Authored by Alphare on Oct 16 2019, 9:44 AM.

Details

Summary

Rust's default hashing is slow, because it is meant for preventing collision
attacks.
For all of the current Rust code, we don't care about those attacks, because
if an person with bad intentions has write access to your repo, you have other
issues.

I've chosen to use the TwoXHash crate because it was made by a reputable member
of the Rust community and has very good benchmarks.

For now it does not seem to improve performance by much for the current code,
but it's something else to not worry about when benchmarking code: in a
previous experiment with copytracing in Rust, it accounted for more than 10%
of the time of the entire script.

Diff Detail

Repository
rHG Mercurial
Branch
default
Lint
No Linters Available
Unit
No Unit Test Coverage

Event Timeline

Alphare created this revision.Oct 16 2019, 9:44 AM

OOC, have you compared this with the hashbrown crate for perf?

OOC, have you compared this with the hashbrown crate for perf?

std::collections::HashMap now uses hashbrown https://blog.rust-lang.org/2019/07/04/Rust-1.36.0.html

kevincox accepted this revision.Oct 16 2019, 7:03 PM

I've seen very good results with https://github.com/servo/rust-fnv in the past so it is probably worth including that in the comparison and possibly using it. It is especially good for small keys which seems like a common case in hg.

I've seen very good results with https://github.com/servo/rust-fnv in the past so it is probably worth including that in the comparison and possibly using it. It is especially good for small keys which seems like a common case in hg.

The following comparison shows that for input > 20 bytes, fnv has worse overall performance than xx: https://cglab.ca/~abeinges/blah/hash-rs/.
I think that keys bigger than 20 bytes are pretty common: mercurial/dirstate.py is nested once and is already over 20 bytes. Maybe we could use fnv for cases other than the dirstate where we have mostly small keys, but that seems pretty cumbersome to me.

The following comparison shows that for input > 20 bytes, fnv has worse overall performance than xx

Sounds good. We can always do benchmarks in the future and swap it.

I'll rebase this series once my other patches land, to make it easier to get all instances of HashMap in the codebase.

durin42 requested changes to this revision.Nov 11 2019, 4:18 PM

It sounds like I expect this to be rebased now that other patches landed. Let me know if that's wrong?

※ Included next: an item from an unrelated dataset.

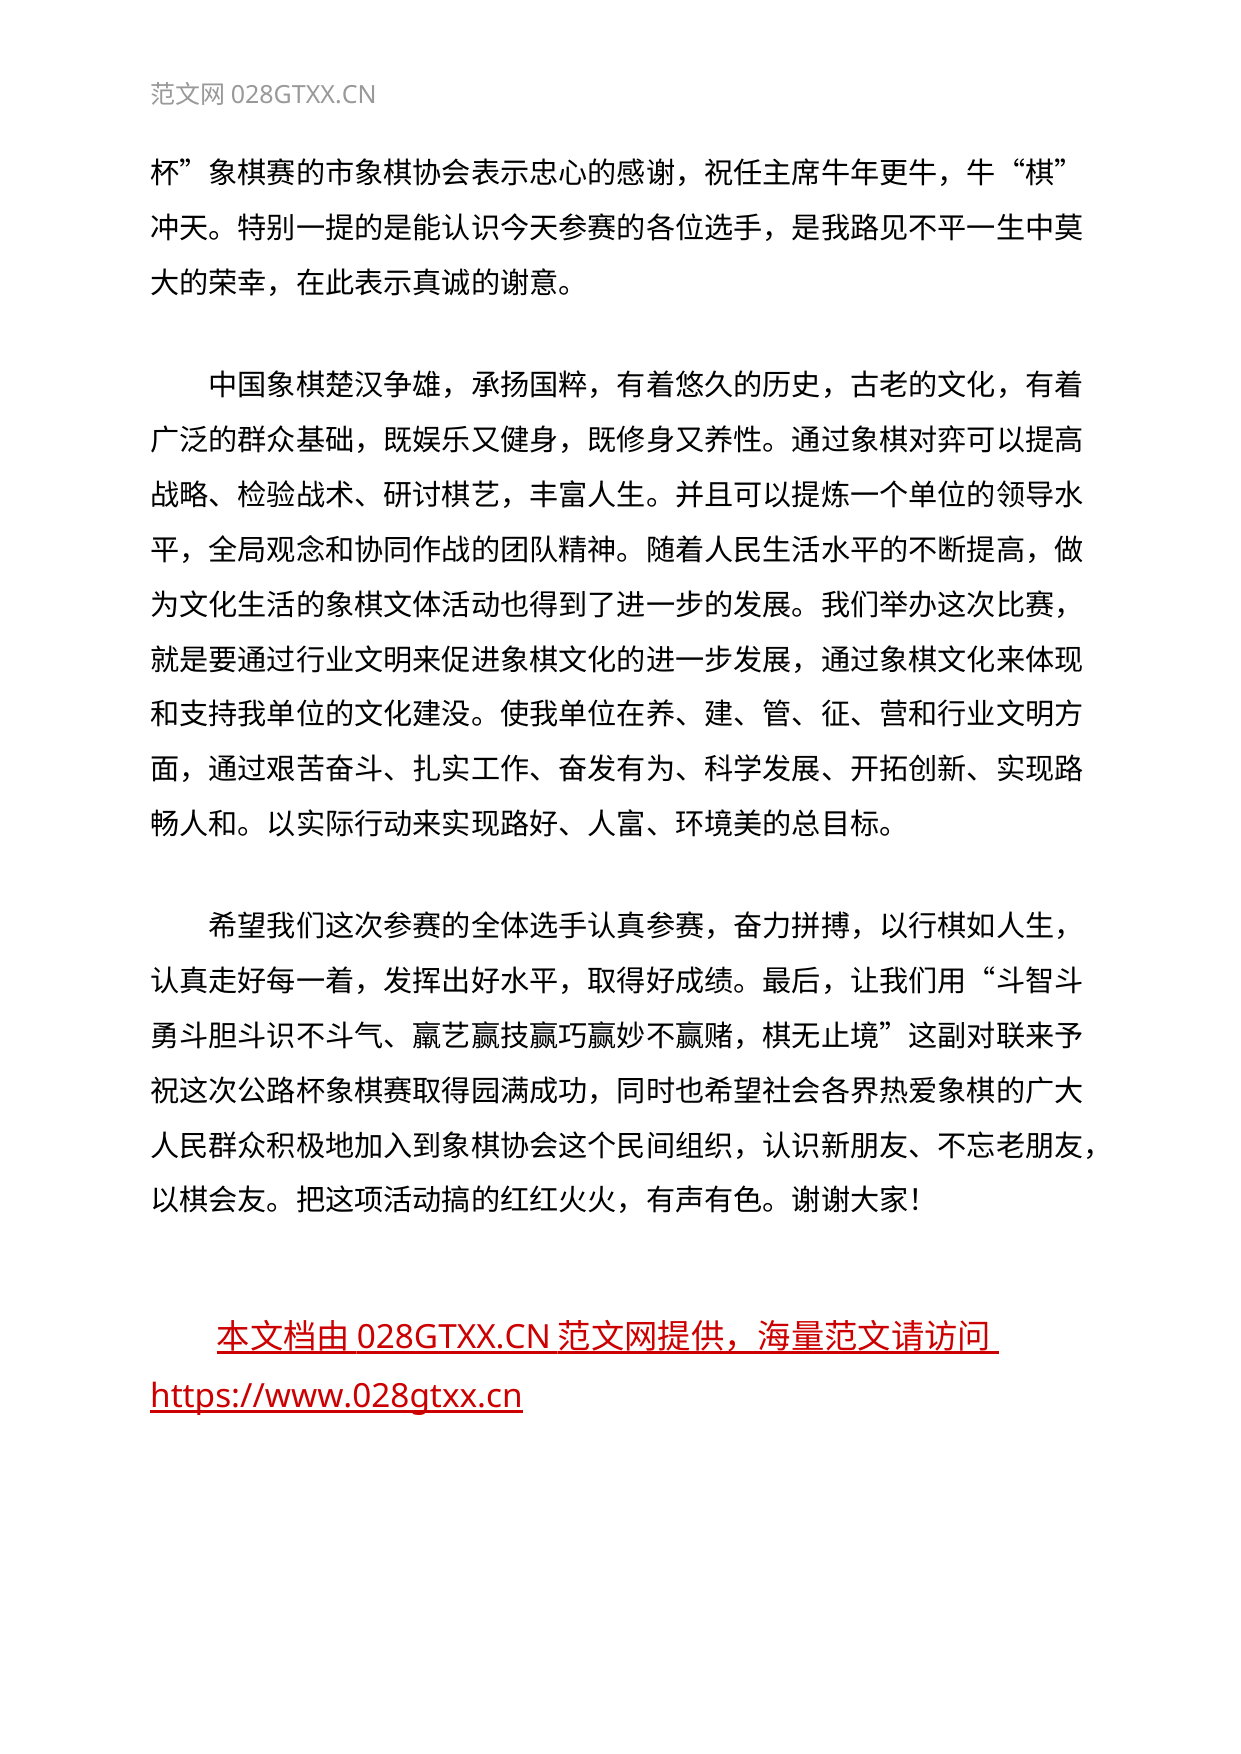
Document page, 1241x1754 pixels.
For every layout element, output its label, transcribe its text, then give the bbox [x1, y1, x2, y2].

text 本文档由028GTXX.CN范文网提供，海量范文请访问 https://www.028gtxx.cn [150, 1310, 1090, 1417]
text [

This revision now requires changes to proceed.Nov 11 2019, 4:18 PM

Any update on this ? I'll need it for my work on copy tracing. Reading the review thread, there is no remaining blocker to land this.

pulkit accepted this revision.Dec 10 2019, 10:08 AM
This revision was not accepted when it landed; it landed in state Needs Review.
This revision was automatically updated to reflect the committed changes.